El camping consiste en una gran espacio abierto entre una profusa arboleda, como al día siguiente pude comprobar, pero esta noche apenas podía ver mucho más allá del haz de luz proyectado por mi frontal. La hierba se mezcla con el lodo, de tal forma que mis pies y las ruedas de la bici se entierran en él. No encuentro a nadie que me atienda, así que con ciertas lecciones aprendidas me instalo. La nota agradable era que la temperatura, extrañamente, era bastante buena para las horas que debían ser.
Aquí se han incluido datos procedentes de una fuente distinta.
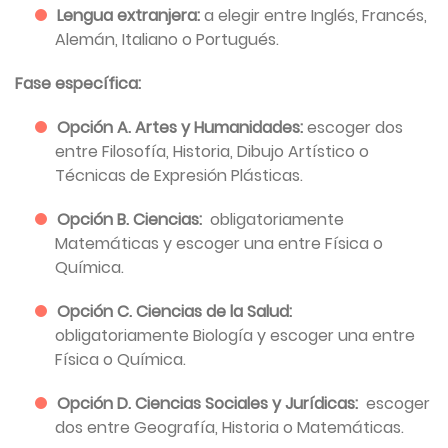
Lengua extranjera:
a elegir entre Inglés, Francés,
Alemán, Italiano o Portugués.
Fase específica:
Opción A. Artes y Humanidades:
escoger dos
entre Filosofía, Historia, Dibujo Artístico o
Técnicas de Expresión Plásticas.
Opción B. Ciencias:
obligatoriamente
Matemáticas y escoger una entre Física o
Química.
Opción C. Ciencias de la Salud:
obligatoriamente Biología y escoger una entre
Física o Química.
Opción D. Ciencias Sociales y Jurídicas:
escoger
dos entre Geografía, Historia o Matemáticas.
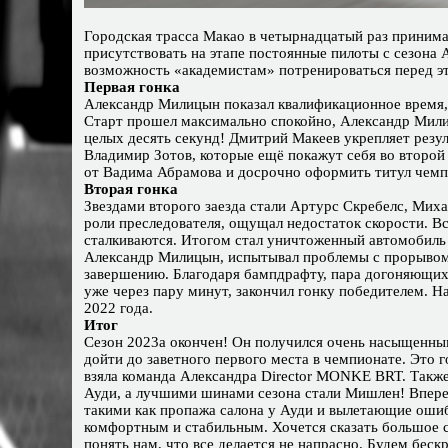
Городская трасса Макао в четырнадцатый раз принимае
присутствовать на этапе постоянные пилоты c сезона 
возможность «академистам» потренироваться перед э
Первая гонка
Александр Милицын показал квалификационное время, 
Старт прошел максимально спокойно, Александр Милиц
целых десять секунд! Дмитрий Макеев укрепляет резул
Владимир Зотов, которые ещё покажут себя во второй 
от Вадима Абрамова и досрочно оформить титул чемп
Вторая гонка
Звездами второго заезда стали Артурс Скребелс, Миха
роли преследователя, ощущал недостаток скорости. Вс
сталкиваются. Итогом стал уничтоженный автомобиль
Александр Милицын, испытывал проблемы с прорывом ч
завершению. Благодаря бампдрафту, пара догоняющих
уже через пару минут, закончил гонку победителем. Н
2022 года.
Итог
Сезон 2023а окончен! Он получился очень насыщенным
дойти до заветного первого места в чемпионате. Это г
взяла команда Александра Director MONKE BRT. Также,
Ауди, а лучшими шинами сезона стали Мишлен! Впере
такими как пропажа салона у Ауди и вылетающие ошиб
комфортным и стабильным. Хочется сказать большое с
понять нам, что все делается не напрасно. Будем бес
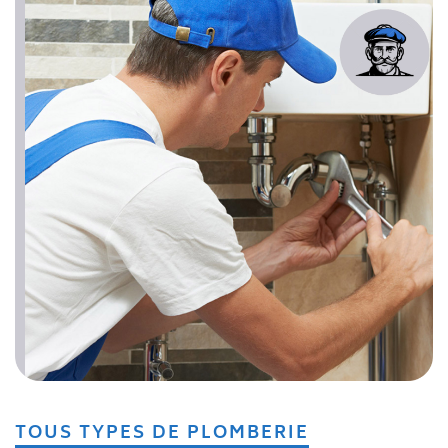
TOUS TYPES DE PLOMBERIE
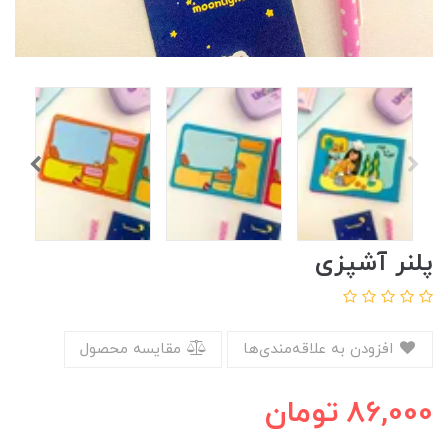
پلنر آشپزی
افزودن به علاقه‌مندی‌ها
مقایسه محصول
86,000
تومان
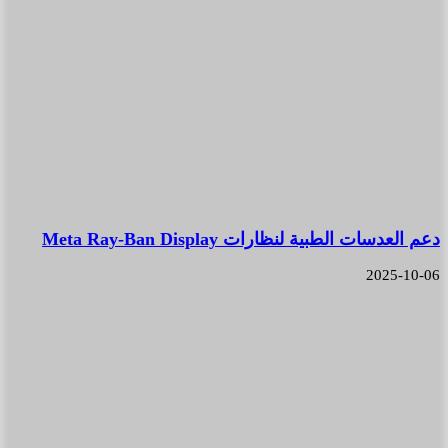
دعم العدسات الطبية لنظارات Meta Ray-Ban Display
2025-10-06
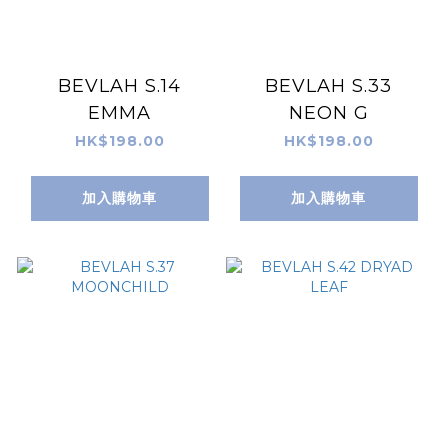
BEVLAH S.14
BEVLAH S.33
EMMA
NEON G
HK$198.00
HK$198.00
加入購物車
加入購物車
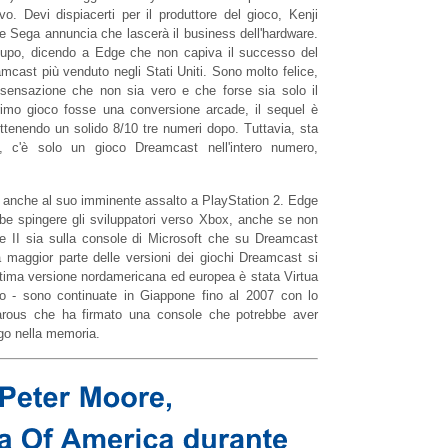
. Devi dispiacerti per il produttore del gioco, Kenji
 e Sega annuncia che lascerà il business dell'hardware.
cupo, dicendo a Edge che non capiva il successo del
amcast più venduto negli Stati Uniti. Sono molto felice,
sensazione che non sia vero e che forse sia solo il
primo gioco fosse una conversione arcade, il sequel è
ottenendo un solido 8/10 tre numeri dopo. Tuttavia, sta
, c'è solo un gioco Dreamcast nell'intero numero,
 e anche al suo imminente assalto a PlayStation 2. Edge
be spingere gli sviluppatori verso Xbox, anche se non
e II sia sulla console di Microsoft che su Dreamcast
 maggior parte delle versioni dei giochi Dreamcast si
ultima versione nordamericana ed europea è stata Virtua
o - sono continuate in Giappone fino al 2007 con lo
Karous che ha firmato una console che potrebbe aver
ngo nella memoria.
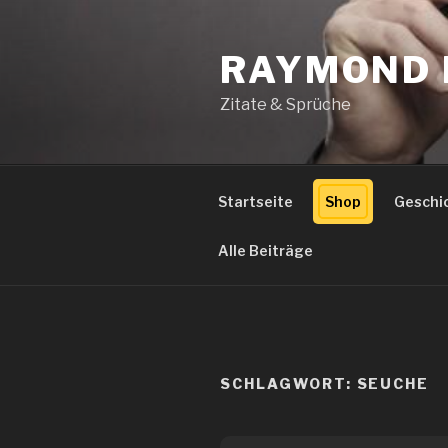
Zum
Inhalt
RAYMOND 
springen
Zitate & Sprüche
Startseite
Shop
Geschi
Alle Beiträge
SCHLAGWORT:
SEUCHE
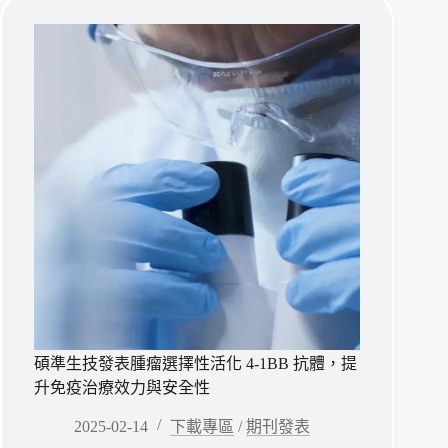
發
表
抗
體
鎖
創
新
機
制，
為
長
期
抗
體
治
療
提
供
碩準生技發表腫瘤選擇性活化 4-1BB 抗體，提
抗
升免疫治療效力與安全性
anti-
Id
2025-02-14
下載專區
/
期刊發表
干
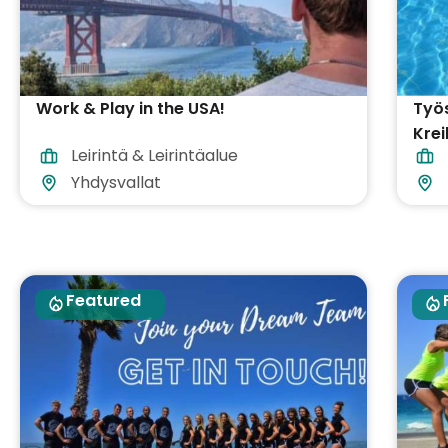
Work & Play in the USA!
Työ
Krei
Leirintä & Leirintäalue
sisä
Yhdysvallat
Featured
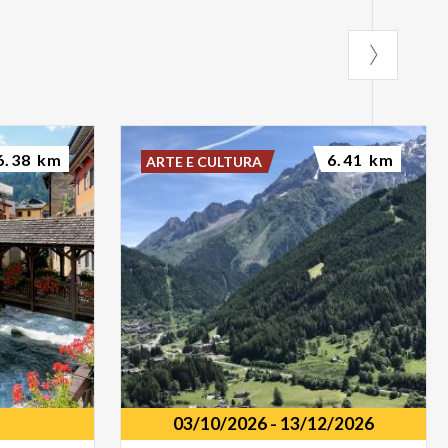
6.38 km
6.41 km
ARTE E CULTURA
03/10/2026
-
13/12/2026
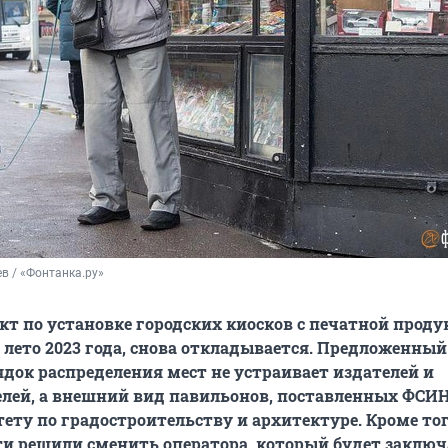
в / «Фонтанка.ру»
т по установке городских киосков с печатной проду
лето 2023 года, снова откладывается. Предложенный
ок распределения мест не устраивает издателей и
лей, а внешний вид павильонов, поставленных ФСИН
ету по градостроительству и архитектуре. Кроме тог
ти решили сменить оператора, который будет заклю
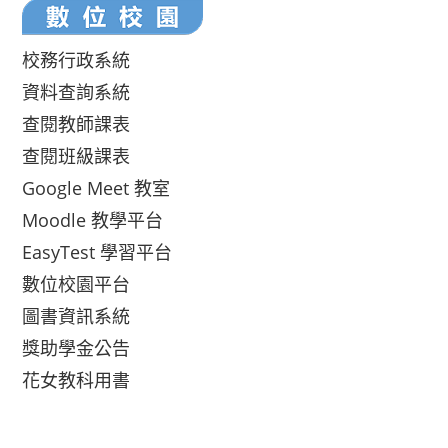
校務行政系統
資料查詢系統
查閱教師課表
查閱班級課表
Google Meet 教室
Moodle 教學平台
EasyTest 學習平台
數位校園平台
圖書資訊系統
獎助學金公告
花女教科用書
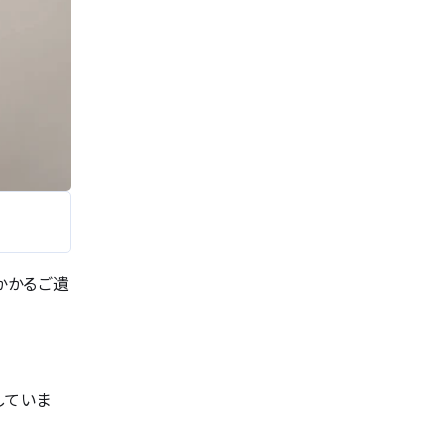
かかるご遺
していま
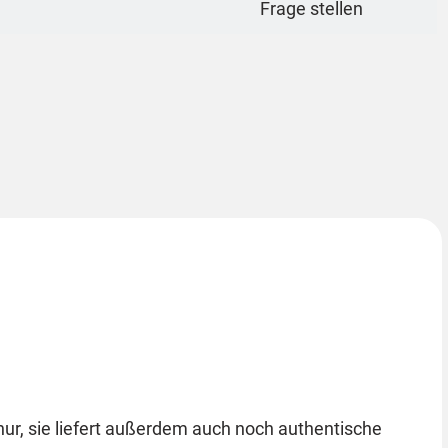
Frage stellen
nur, sie liefert außerdem auch noch authentische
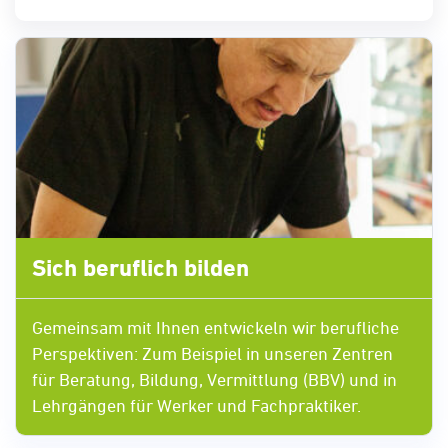
Sich beruflich bilden
Gemeinsam mit Ihnen entwickeln wir berufliche
Perspektiven: Zum Beispiel in unseren Zentren
für Beratung, Bildung, Vermittlung (BBV) und in
Lehrgängen für Werker und Fachpraktiker.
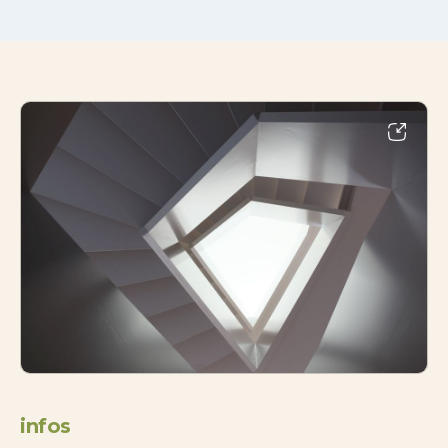
infos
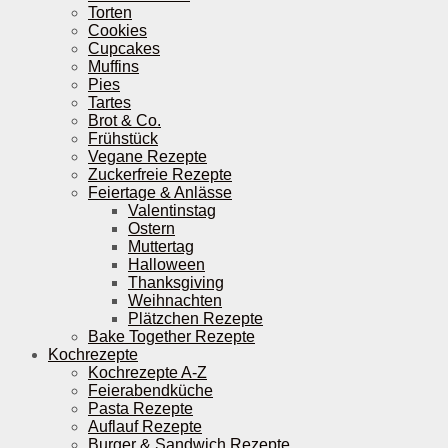
Torten
Cookies
Cupcakes
Muffins
Pies
Tartes
Brot & Co.
Frühstück
Vegane Rezepte
Zuckerfreie Rezepte
Feiertage & Anlässe
Valentinstag
Ostern
Muttertag
Halloween
Thanksgiving
Weihnachten
Plätzchen Rezepte
Bake Together Rezepte
Kochrezepte
Kochrezepte A-Z
Feierabendküche
Pasta Rezepte
Auflauf Rezepte
Burger & Sandwich Rezepte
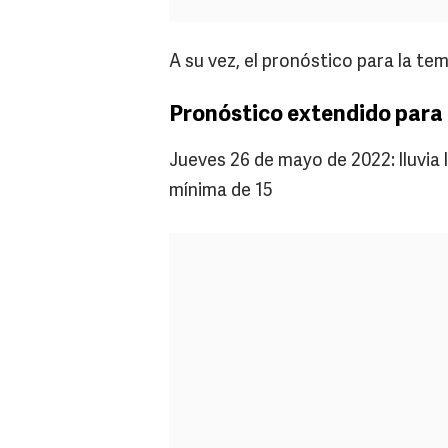
A su vez, el pronóstico para la t
Pronóstico extendido para 
Jueves 26 de mayo de 2022: lluvia
mínima de 15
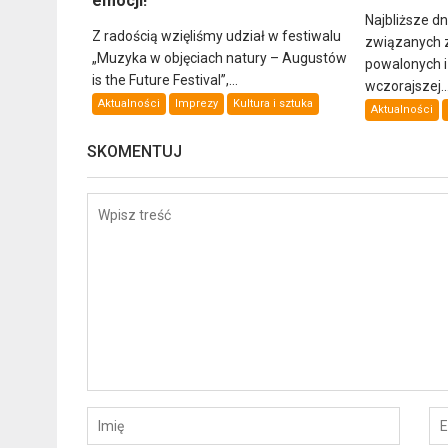
emocji!
Najbliższe d
Z radością wzięliśmy udział w festiwalu
związanych 
„Muzyka w objęciach natury – Augustów
powalonych 
is the Future Festival”,...
wczorajszej..
Aktualności
Imprezy
Kultura i sztuka
Aktualności
SKOMENTUJ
Una vez instalado, me voy al mugriento aseo, que presenta un estado de abandono o dejadez realmente triste de comprobar. Me doy una ducha caliente y me vuelvo a la tienda, con los pies (iba en zapatillas), llenos de barro. Y cuando ya me encontraba sentado, limpiándolos para meterme dentro, aparece una señora un tanto peculiar, pidiéndome el importe correspondiente por pernoctar. Yo alucino un tanto con la actitud de la señora, que ni se molesta en realizar la más mínima indicación. Esto originó una cierta sospecha, que consistía en hacerme pensar que aquella podría ser cualquiera con ganas de timarme. Como la señora no tenía cambio, tiene que llamar al marido, que se presenta haciendo gala de la misma extraña conducta. "Gente rara", pienso, y al fin puedo introducir mis pies limpios en la tienda y disponerme a comer el resto del pollo asado con un poco de arroz. Breve lectura, pues el agotamiento era considerable, y a dormir.

Pero aquí no acaba el asunto, no, esta vez, no. Pues cuando llevaría alguna hora durmiendo, a la caseta que se encontraba a la derecha de la mía, llegan unos chicos un tanto perjudicados, imagino yo, que por el alcohol, armando una trapatiesta importante, devolviéndome a la vigilia por momentos. Les escucho hacer comentarios sobre la bicicleta, que pueden ver perfectamente, pero que se encuentra bien sujeta a la tienda. Entonces pienso en que la cosa, al final, va a terminar por complicarse, y lo curioso es que a partir de aquí comienza una dura pugna entre mi intenso agotamiento y la intranquilidad de saber a personajes tan ridículos próximos a mí, cuyas intenciones, descuidos u ocurrencias eran toda una incógnita en tan penoso estado. Pero de dicha pugna salió vencedor el tremendo cansancio, así que cualquier cosa que puede contarles a partir de aquí, no sabría decir con exactitud si forma parte de un sueño o de la realidad. Algo realmente curioso, la verdad, el caso es que no descansé nada bien, pero tampoco hubo que lamentar ningún altercado. También es curioso sentir como tu personalidad parece transformarse ante algunas situaciones, como se desarrolla un instinto en cuyos detalles no vamos a entrar. Y hasta el día siguiente, o unas horas más tarde.